◆ Task goal ◆
Pick out each line of the records that includes the string "быть", and copy it.

(Items from a data source)
****************

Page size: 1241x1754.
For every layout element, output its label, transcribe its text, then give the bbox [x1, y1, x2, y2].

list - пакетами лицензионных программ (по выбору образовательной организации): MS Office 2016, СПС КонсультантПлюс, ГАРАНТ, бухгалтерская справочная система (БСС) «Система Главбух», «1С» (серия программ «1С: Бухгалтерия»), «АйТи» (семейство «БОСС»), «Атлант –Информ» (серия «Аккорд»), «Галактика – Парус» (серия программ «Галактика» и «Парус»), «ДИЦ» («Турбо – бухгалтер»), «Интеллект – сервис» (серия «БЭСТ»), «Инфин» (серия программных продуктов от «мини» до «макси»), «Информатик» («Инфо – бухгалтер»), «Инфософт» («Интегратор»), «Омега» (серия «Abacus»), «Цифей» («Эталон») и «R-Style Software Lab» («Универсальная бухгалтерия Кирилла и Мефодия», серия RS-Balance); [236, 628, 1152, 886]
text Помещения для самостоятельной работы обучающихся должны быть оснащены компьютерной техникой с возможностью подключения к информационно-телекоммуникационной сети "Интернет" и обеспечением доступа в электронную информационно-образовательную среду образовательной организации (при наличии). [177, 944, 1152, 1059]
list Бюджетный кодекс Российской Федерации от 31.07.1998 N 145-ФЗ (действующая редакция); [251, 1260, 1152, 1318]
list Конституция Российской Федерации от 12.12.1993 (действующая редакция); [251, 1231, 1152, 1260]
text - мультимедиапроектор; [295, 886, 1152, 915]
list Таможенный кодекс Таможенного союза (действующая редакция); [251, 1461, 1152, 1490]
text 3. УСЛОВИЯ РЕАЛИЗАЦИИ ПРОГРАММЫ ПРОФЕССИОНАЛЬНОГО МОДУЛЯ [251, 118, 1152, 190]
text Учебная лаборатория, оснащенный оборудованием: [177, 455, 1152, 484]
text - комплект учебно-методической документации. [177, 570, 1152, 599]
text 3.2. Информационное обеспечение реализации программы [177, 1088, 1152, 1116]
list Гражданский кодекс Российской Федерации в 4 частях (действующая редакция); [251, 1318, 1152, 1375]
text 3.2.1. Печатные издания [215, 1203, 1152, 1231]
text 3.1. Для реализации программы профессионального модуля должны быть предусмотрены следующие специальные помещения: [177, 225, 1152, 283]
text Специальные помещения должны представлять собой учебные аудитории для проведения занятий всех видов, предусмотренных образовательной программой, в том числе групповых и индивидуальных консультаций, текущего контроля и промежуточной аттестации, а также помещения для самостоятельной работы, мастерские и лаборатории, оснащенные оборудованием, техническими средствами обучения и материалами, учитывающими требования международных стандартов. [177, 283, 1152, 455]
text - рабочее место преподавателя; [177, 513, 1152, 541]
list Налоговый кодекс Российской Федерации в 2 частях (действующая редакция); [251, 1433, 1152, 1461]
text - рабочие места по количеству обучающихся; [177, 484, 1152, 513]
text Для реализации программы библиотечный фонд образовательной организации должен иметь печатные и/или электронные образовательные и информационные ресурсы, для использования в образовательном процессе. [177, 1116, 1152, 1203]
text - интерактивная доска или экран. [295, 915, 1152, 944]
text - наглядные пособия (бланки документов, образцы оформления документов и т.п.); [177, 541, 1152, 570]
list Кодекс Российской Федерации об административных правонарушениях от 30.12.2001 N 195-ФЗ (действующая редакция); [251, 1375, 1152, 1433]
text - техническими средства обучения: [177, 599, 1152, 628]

****************

◆ Response to the exercise ◆
text Помещения для самостоятельной работы обучающихся должны быть оснащены компьютерной техникой с возможностью подключения к информационно-телекоммуникационной сети "Интернет" и обеспечением доступа в электронную информационно-образовательную среду образовательной организации (при наличии). [177, 944, 1152, 1059]
text 3.1. Для реализации программы профессионального модуля должны быть предусмотрены следующие специальные помещения: [177, 225, 1152, 283]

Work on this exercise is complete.